(Source document begins)

Graves’ ophthalmopathy (GO), also known as thyroid eye disease (TED), is an orbital disease that is uniquely linked to Graves’ disease (GD), generally present in 25%–50% of GD patients (1). The main clinical features of GO include proptosis, lacrimal gland enlargement, eyelid retraction, diplopia, and exposure keratopathy, even developing into irreversible vision loss in severe cases (2). It is generally agreed that GO is an autoimmune disease that results in orbital remodeling, enlargement and fibrosis (3). These pathological changes involves three distinct but related immune processes: inflammation, adipogenesis and glycosaminoglycan accumulation (4). Most investigators have hypothesized that orbital fibroblasts are the main targets of inflammatory cytokines released by infiltrated immune cells in the extraocular muscle and orbital adipose tissue (5). Moreover, activated orbital fibroblasts could secrete many cytokines, such as interleukins 1β, 6, 8, 16, TNF-α, RANTES and CD154 (6). These cytokines promote orbital trafficking of monocytes and macrophages, facilitate differentiation of orbital fibroblasts and stimulate accumulation of hyaluronic acid-rich stroma, leading to uncontrolled immune responses (46). Although several mechanisms have been proposed for the development of GO, the exact pathogenesis of GO has not yet been illustrated.

(Source document ends)
(Provided material begins)

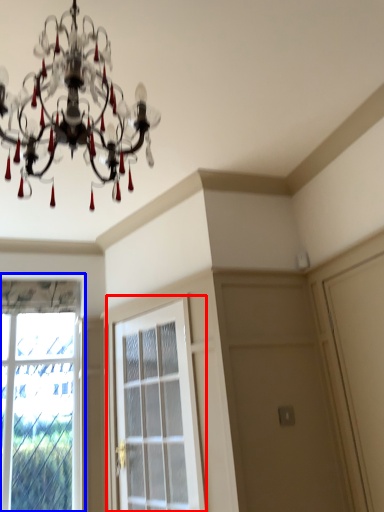
Question: Which point is closer to the camera, screen door (highlighted by a red box) or window (highlighted by a blue box)?

Choices:
 (A) screen door
 (B) window

Answer: (A)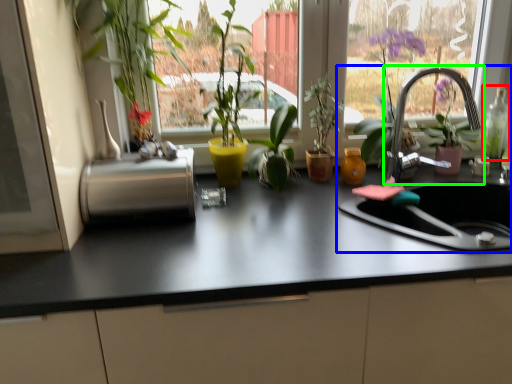
Question: Considering the real-world distances, which object is closest to bottle (highlighted by a red box)? sink (highlighted by a blue box) or tap (highlighted by a green box).

Choices:
 (A) sink
 (B) tap

Answer: (B)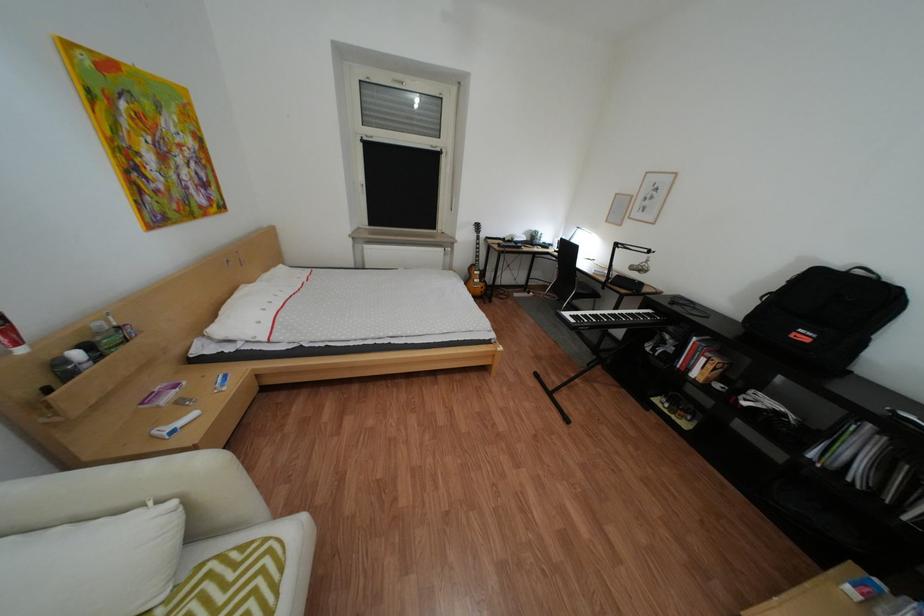
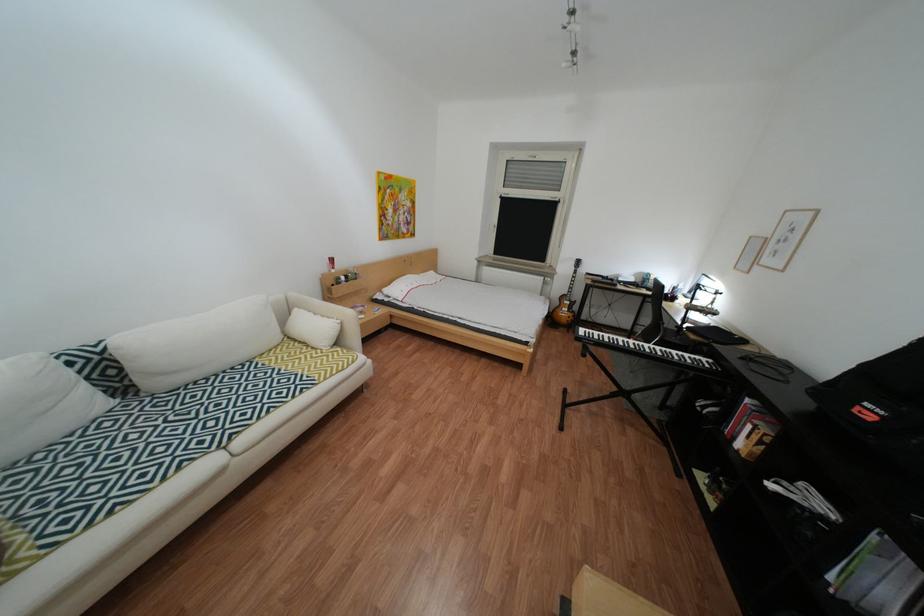
Locate, in the second image, the point that corresponds to point 704,371 in the first image.

(749, 439)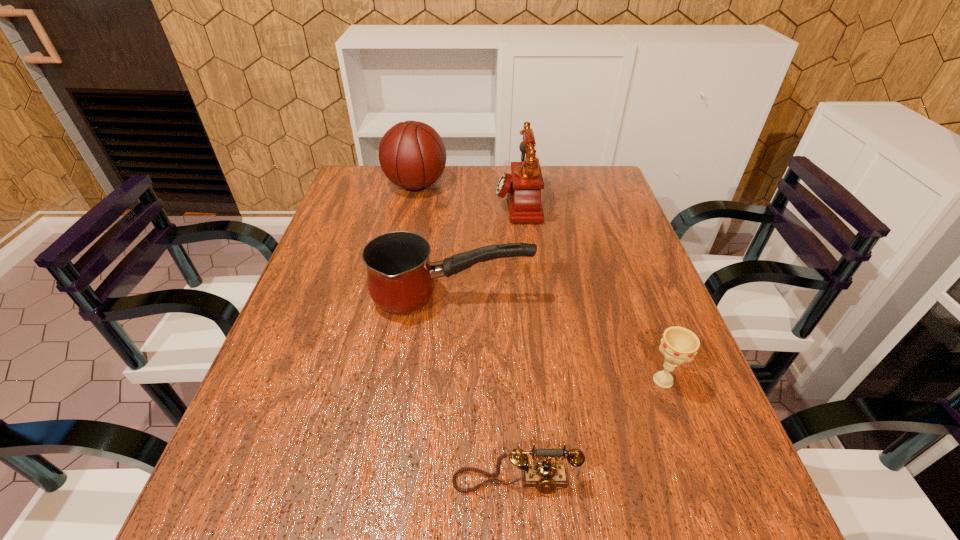
The width and height of the screenshot is (960, 540). Find the location of `free space located on the dial of the taller telephone`. free space located on the dial of the taller telephone is located at coordinates (421, 202).

Find the location of a particular element. blank space located 0.060m on the right of the basketball is located at coordinates (467, 185).

Identify the location of free region located 0.270m on the handle side of the saucepan. (644, 299).

This screenshot has width=960, height=540. What are the coordinates of `blank space located on the back of the rightmost object` in the screenshot? It's located at (625, 276).

This screenshot has height=540, width=960. What are the coordinates of `free region located on the front-facing side of the nearest object` in the screenshot? It's located at (518, 530).

This screenshot has width=960, height=540. What are the coordinates of `telephone that is positioned at the far edge` in the screenshot? It's located at (523, 188).

Find the location of a particular element. basketball that is at the far edge is located at coordinates (412, 155).

The width and height of the screenshot is (960, 540). Find the location of `object that is at the left edge`. object that is at the left edge is located at coordinates (412, 155).

What are the coordinates of `object that is at the right edge` in the screenshot? It's located at (679, 345).

Find the location of a particular element. object situated at the far left corner is located at coordinates (412, 155).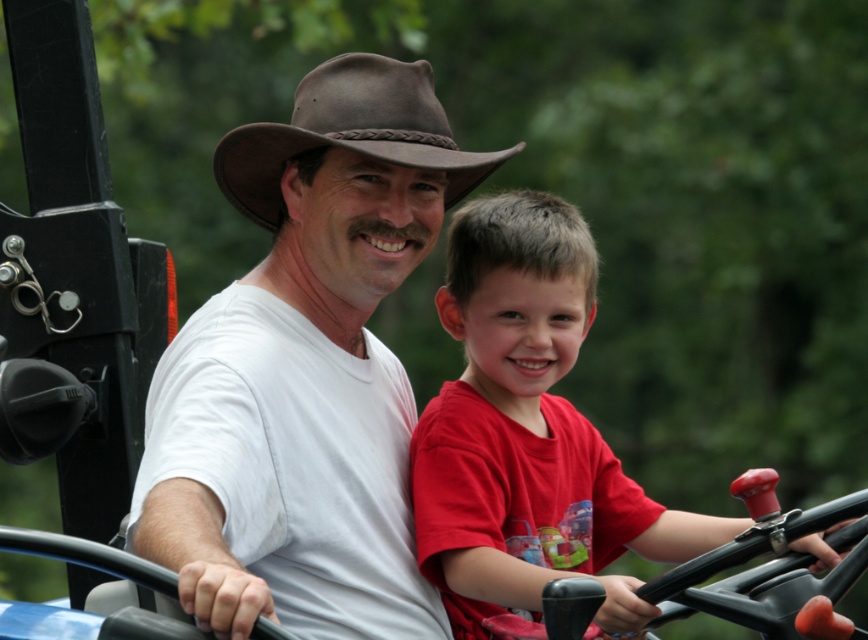
Question: Which is nearer to the brown leather fedora at center?

Choices:
 (A) red matte shirt at center
 (B) white matte shirt at center

Answer: (B)

Question: Estimate the real-world distances between objects in this image. Which object is farther from the red matte shirt at center?

Choices:
 (A) brown leather fedora at center
 (B) white matte shirt at center

Answer: (A)

Question: Can you confirm if red matte shirt at center is positioned to the left of brown leather fedora at center?

Choices:
 (A) yes
 (B) no

Answer: (B)

Question: Does white matte shirt at center have a lesser width compared to red matte shirt at center?

Choices:
 (A) no
 (B) yes

Answer: (A)

Question: Is red matte shirt at center bigger than brown leather fedora at center?

Choices:
 (A) no
 (B) yes

Answer: (B)

Question: Which point is farther to the camera?

Choices:
 (A) white matte shirt at center
 (B) brown leather fedora at center
 (C) red matte shirt at center

Answer: (B)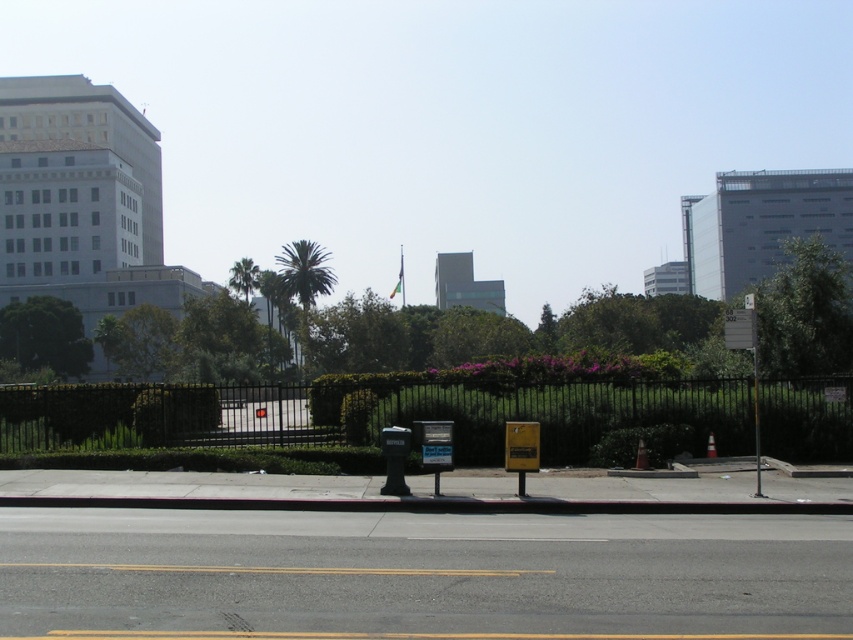
Question: Which point appears farthest from the camera in this image?

Choices:
 (A) (216, 400)
 (B) (277, 259)
 (C) (248, 300)

Answer: (B)

Question: Does green leafy hedge at left lie in front of green leafy tree at center?

Choices:
 (A) yes
 (B) no

Answer: (A)

Question: Is green leafy tree at upper right positioned behind black plastic parking meter at center?

Choices:
 (A) no
 (B) yes

Answer: (B)

Question: Which of the following is the farthest from the observer?

Choices:
 (A) green leafy palm tree at center
 (B) black plastic parking meter at center
 (C) green leafy tree at center
 (D) green leafy hedge at left

Answer: (C)

Question: Estimate the real-world distances between objects in this image. Which object is farther from the green leafy tree at center?

Choices:
 (A) green leafy palm tree at center
 (B) green leafy hedge at left
 (C) black plastic parking meter at center
 (D) green leafy tree at upper right

Answer: (C)

Question: Can you confirm if green leafy tree at upper right is positioned above green leafy palm tree at center?

Choices:
 (A) no
 (B) yes

Answer: (A)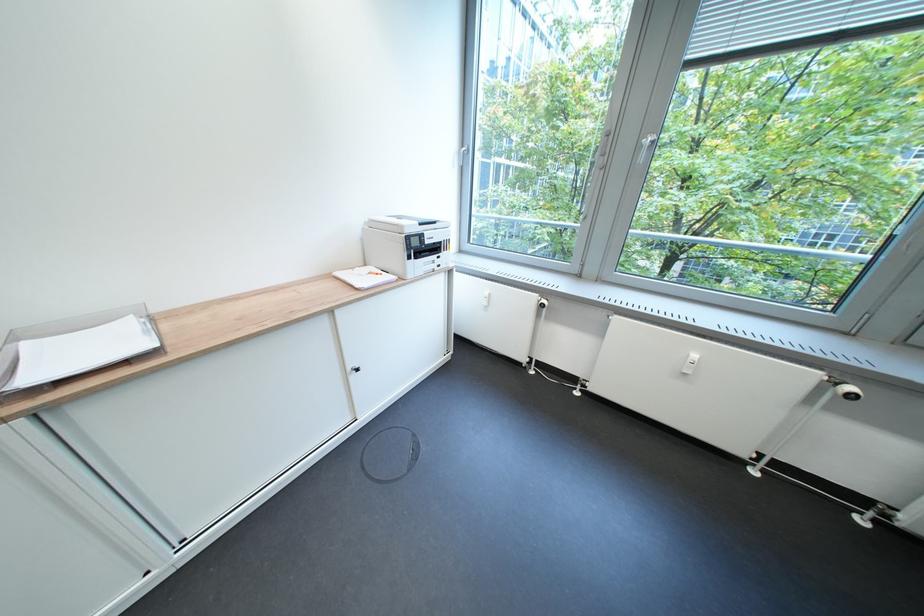
Where would you pull the window handle? Please return your answer as a coordinate pair (x, y).

(645, 148)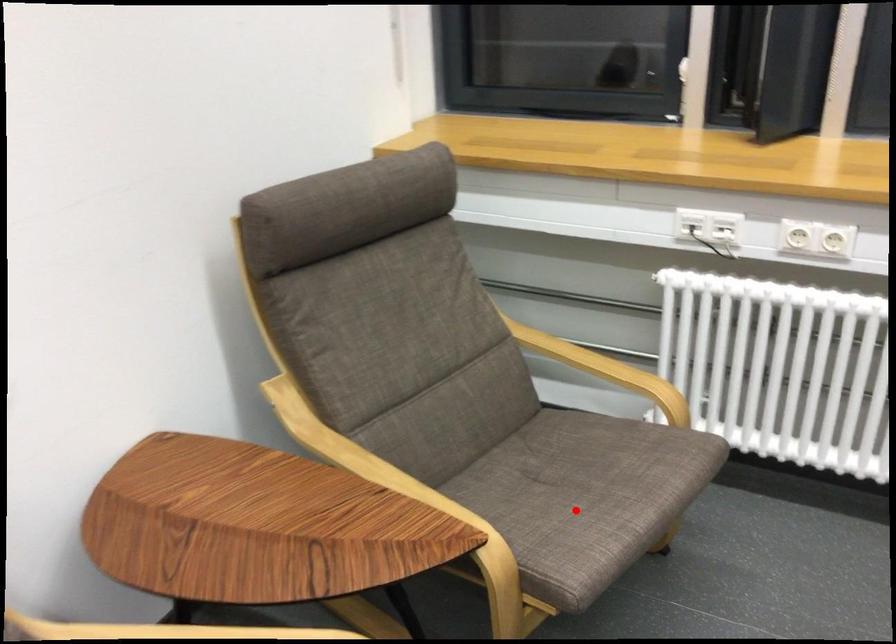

(Provided material ends)

> Apply what you read:
1: According to the passage on Graves' ophthalmopathy, what share of Graves' disease patients generally have the eye disease?
2: Pick up the passage on Graves' ophthalmopathy after its last sentence and continue it.
Nothing in the listing is needed here.

> Answers to the exercises:
1: 25%–50%

2:
Recently, high-throughput technologies provided ample evidence on the potential biomarkers and molecular mechanisms of GO. For examples, microarray analysis revealed the potential role of CASQ2 to trigger autoimmunity events (7), and identified several adipogenesis-related genes and some genes involved in Wnt and IGF-1 signaling as being potentially implicated in pathogenesis (811). RNA-Seq also identified some meaningful genes (such as PTX3, HOXB2, HOXB3, CCL2, and SERPINA1) as potential biomarkers of GO (1214). In addition, microRNA and protein sequencing found some blood circulating biomarkers that have the potential to diagnose GD, predict GO disease status and optimize patient management, such as hsa-miR-27a-3p, hsa-miR-22-3p, zonulin, haptoglobin, and lumican (15). All these accumulating findings improve our knowledge of the mechanisms underlying pathological changes in extraocular muscle and orbital adipose tissue of GO. Nevertheless, our understanding of the molecular mechanisms of lacrimal gland enlargement in GO is still limited.

In the present study, microarray analysis was performed to systematically investigate the key genes and pathways in lacrimal gland by mining the microarray datasets (GSE105149 and GSE58331) of GO and normal lacrimal samples. GSE105149 and GSE58331 were obtained from the public database GEO. These results would help to uncover a potential mechanism of lacrimal enlargement and offer new information for the pathogenesis of GO.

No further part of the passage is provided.